FW accused me of cheating if I so much as smiled at a coworker or made casual conversation at a bar with the person sitting next to me. Meanwhile he was several years deep in his affair and denying it loudly (and calling me crazy for being suspicious). I think, honestly, that he WANTED me to be cheating because then he’d be able to say “see, you can’t be upset with me about OW”. But I never so much as had a cup of coffee with anyone during our entire four+ year separation. I’m that weird person that thinks married means…married, and that married means unavailble. Oh well.

FW has been dead for a year and a half and I’ve still not dated because I just don’t see the point.
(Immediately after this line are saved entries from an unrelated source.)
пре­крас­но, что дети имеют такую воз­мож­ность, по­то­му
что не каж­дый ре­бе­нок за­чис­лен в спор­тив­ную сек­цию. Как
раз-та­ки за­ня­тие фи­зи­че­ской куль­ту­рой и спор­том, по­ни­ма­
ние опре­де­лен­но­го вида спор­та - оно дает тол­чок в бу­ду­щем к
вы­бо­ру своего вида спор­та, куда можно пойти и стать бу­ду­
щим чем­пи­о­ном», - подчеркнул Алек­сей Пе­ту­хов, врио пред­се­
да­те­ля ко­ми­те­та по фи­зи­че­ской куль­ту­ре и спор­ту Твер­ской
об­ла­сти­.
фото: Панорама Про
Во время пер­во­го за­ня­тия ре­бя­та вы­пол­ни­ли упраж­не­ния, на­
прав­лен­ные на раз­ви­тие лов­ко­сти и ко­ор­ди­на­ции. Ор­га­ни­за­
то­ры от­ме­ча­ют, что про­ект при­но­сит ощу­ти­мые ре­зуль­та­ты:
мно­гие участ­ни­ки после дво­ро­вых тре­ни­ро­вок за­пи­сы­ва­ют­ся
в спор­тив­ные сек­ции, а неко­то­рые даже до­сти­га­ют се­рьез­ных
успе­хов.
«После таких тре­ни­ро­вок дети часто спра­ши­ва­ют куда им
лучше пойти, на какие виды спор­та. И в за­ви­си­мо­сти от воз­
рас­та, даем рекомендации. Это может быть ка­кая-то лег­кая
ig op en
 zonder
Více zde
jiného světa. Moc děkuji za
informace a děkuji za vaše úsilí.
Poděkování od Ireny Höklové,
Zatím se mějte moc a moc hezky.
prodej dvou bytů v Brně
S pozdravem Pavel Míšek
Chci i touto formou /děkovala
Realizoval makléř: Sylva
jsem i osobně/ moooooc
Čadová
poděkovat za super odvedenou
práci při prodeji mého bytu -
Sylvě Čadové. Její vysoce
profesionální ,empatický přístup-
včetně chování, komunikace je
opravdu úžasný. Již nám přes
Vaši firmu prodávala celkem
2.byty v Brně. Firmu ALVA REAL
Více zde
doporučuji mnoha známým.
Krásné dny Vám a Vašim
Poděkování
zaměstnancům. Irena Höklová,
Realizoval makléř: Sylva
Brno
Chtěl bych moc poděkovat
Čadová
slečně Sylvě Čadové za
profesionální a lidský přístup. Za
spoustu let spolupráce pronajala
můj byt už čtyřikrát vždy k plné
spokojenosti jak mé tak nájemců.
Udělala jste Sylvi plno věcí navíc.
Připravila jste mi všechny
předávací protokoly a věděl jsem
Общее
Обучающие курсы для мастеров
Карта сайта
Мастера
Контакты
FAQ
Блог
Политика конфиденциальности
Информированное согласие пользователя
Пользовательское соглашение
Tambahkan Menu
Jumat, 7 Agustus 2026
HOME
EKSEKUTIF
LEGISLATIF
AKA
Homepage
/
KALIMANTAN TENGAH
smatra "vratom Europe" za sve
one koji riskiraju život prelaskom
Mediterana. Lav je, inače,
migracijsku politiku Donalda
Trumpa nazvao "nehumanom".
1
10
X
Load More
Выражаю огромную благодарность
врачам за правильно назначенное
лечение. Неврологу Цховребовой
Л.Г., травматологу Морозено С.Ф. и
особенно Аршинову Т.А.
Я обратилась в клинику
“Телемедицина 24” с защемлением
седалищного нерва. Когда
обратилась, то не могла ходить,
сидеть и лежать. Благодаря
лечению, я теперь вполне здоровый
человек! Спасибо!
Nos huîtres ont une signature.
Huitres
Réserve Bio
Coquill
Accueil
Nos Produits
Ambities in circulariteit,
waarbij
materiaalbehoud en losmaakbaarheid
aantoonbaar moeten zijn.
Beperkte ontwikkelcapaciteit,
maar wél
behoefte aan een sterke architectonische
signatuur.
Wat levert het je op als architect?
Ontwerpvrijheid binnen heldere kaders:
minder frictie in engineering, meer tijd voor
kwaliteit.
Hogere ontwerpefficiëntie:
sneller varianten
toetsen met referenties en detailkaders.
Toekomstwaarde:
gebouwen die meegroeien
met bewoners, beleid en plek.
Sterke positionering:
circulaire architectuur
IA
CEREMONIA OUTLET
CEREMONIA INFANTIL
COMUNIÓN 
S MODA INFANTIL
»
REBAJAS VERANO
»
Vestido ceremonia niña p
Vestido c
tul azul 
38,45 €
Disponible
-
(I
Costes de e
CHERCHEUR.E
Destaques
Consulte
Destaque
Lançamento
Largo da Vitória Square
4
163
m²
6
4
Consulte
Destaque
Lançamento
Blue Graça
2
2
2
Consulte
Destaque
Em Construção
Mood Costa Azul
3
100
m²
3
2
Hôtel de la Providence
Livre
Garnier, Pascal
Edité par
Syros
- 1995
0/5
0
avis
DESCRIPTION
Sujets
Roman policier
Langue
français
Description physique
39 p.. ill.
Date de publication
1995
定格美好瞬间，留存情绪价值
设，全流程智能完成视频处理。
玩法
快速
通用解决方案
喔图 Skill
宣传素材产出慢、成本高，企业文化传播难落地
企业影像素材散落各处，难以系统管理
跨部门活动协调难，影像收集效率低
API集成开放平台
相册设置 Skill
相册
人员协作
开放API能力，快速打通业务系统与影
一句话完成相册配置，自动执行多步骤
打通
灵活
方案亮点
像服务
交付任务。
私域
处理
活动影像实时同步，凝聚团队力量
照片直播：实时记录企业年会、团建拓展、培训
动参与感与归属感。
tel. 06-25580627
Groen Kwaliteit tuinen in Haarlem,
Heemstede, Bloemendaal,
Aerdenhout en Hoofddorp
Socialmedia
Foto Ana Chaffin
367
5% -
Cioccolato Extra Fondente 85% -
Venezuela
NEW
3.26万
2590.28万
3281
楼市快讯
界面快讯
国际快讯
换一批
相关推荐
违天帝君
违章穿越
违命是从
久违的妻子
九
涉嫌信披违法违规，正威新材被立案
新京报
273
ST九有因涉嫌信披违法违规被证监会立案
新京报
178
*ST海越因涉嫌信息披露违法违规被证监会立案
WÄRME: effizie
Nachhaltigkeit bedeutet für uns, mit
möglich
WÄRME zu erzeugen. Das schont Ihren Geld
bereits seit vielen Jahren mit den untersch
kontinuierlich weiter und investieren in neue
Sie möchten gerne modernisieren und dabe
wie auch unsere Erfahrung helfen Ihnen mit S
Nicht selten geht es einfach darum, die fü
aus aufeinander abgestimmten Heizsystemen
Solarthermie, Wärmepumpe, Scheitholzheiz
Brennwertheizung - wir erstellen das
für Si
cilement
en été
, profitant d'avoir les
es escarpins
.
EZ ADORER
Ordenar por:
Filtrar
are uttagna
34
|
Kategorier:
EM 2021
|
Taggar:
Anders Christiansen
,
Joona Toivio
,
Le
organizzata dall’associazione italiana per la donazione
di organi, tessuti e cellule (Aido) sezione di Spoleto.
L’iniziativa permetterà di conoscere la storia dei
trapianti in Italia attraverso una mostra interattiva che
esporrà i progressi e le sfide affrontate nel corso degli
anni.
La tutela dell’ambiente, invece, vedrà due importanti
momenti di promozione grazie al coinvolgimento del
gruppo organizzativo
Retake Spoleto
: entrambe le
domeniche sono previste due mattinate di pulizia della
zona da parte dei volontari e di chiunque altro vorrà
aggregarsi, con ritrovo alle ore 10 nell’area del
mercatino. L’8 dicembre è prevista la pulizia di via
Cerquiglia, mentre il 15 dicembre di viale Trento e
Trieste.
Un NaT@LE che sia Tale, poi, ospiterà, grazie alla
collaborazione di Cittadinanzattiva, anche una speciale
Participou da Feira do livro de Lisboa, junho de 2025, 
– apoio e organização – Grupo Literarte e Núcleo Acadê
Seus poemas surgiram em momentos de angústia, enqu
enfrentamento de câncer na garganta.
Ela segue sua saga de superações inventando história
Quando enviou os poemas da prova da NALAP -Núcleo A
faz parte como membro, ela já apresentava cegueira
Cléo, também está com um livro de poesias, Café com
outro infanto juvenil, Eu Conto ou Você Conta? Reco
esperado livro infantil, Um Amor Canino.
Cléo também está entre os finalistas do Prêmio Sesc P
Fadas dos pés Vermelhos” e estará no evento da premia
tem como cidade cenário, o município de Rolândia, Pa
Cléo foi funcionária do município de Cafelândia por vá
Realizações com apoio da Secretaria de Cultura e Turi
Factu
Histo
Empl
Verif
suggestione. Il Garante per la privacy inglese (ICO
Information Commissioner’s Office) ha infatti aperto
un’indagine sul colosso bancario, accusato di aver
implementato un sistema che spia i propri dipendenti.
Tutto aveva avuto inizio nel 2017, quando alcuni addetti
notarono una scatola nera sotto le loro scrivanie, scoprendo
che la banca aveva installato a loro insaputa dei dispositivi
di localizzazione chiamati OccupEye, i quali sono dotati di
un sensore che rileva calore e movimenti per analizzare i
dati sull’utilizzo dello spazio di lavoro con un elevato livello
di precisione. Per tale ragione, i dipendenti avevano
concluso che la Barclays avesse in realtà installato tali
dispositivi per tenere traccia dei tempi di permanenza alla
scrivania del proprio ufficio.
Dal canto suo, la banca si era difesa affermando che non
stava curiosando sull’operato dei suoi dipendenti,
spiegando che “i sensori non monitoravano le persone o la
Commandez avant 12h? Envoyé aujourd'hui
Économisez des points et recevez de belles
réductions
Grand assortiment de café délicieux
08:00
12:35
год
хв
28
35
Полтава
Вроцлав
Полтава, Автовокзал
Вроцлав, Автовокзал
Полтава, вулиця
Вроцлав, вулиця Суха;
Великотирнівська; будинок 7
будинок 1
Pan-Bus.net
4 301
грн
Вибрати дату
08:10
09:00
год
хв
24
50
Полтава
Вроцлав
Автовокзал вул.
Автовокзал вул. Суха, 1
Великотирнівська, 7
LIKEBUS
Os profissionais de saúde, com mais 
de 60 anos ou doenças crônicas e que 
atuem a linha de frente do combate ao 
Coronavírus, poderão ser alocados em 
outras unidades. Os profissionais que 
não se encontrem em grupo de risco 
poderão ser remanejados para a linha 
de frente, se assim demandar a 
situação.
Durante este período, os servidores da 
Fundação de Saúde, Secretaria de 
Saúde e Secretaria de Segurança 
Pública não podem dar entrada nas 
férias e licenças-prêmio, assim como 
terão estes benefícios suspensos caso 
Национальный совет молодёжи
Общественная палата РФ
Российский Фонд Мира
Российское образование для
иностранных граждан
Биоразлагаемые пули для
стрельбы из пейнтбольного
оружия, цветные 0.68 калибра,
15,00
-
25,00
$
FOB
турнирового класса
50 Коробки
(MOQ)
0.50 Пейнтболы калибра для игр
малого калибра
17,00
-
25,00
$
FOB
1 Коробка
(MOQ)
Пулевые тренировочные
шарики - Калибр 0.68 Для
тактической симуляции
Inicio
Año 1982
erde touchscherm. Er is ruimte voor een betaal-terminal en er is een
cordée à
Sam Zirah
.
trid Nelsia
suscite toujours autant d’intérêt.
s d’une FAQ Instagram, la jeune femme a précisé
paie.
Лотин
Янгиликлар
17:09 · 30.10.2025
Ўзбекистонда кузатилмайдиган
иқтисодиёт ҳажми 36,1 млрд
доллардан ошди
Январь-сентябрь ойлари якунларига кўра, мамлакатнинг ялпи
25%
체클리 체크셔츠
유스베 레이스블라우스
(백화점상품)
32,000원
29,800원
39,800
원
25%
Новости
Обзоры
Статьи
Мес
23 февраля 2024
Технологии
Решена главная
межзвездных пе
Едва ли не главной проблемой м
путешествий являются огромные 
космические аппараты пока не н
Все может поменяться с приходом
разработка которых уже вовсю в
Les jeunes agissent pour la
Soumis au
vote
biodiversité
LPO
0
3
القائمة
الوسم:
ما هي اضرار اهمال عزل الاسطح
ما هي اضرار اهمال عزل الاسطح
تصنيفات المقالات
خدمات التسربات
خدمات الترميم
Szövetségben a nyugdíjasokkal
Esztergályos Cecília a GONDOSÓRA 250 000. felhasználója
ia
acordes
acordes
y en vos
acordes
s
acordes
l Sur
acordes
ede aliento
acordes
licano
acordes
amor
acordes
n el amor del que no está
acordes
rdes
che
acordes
I’m so much happier single. I’m not lonely. Sex is nice, but not worth the headache that comes with it.

Hell of a Chump
Hell of a Chump
1 year ago
Reply to  Kim

Any chump who hinted at giving a cheater a taste of their own medicine would find out the hard way that cheaters can be freakishly, scarily territorial. It’s kind of an axiom that abusers subject victims to the abusers’ own worst fears. Abuse is like a superstitious ritual in a way where those who dish it out think this somehow wards off the possibility of being on the receiving end.

sleepyhead
sleepyhead
1 year ago

For some reason, this part stuck out to me:
“being in love and in a committed monogamous relationship doesn’t mean your partner isn’t interested in the waiter”
Being in love and in a committed relationship means exactly that, Mr. Savage. Noticing a cute guy and being “interested” are two different things. I’m demisexual, so may be approaching this the wrong way, but I can appreciate a good-looking guy without immediately thinking that I want to jump his bones. [I can also appreciate a good-looking woman – that doesn’t mean that I’m the least bit sexually interested, or that I’m not straight.]

ISawTheLight
ISawTheLight
1 year ago
Reply to  sleepyhead

“I can appreciate a good-looking guy without immediately thinking that I want to jump his bones.” – EXACTLY. In fact, admiring someone in an aesthetic way is COMPLETELY different than sexual attraction, for me.

I’m demisexual as well, tending towards ace. Maybe that’s why I don’t understand people with “uncontrollable urges”. I’d actually hate to be so controlled by my genitalia. I’m also bisexual, but am still monogamous in relationships. That’s what a comitted monogamous relationship means – “forsaking ALL others”. Of course we will find people attractive. That is far from acting on those attractions and being unfaithful.

FW *nurtured* his attraction to OW. He went out of his way to talk to her and spend time with her and he let himself entertain a relationship with her. That’s not “one mistake” or feeling attracted to another person. It is a long series of choices. He could have stopped at any point, and he chose not to.

Rumblekitty
Rumblekitty
1 year ago

Welp, I am so glad I’m not married to Dan Savage! He sounds like an utter delight to be with.

I remember reading his column in the Metro Times but I wasn’t a huge fan. I believe that some of the incoming letters were actually from him. Could be wrong . . . I’m skeptical about most things.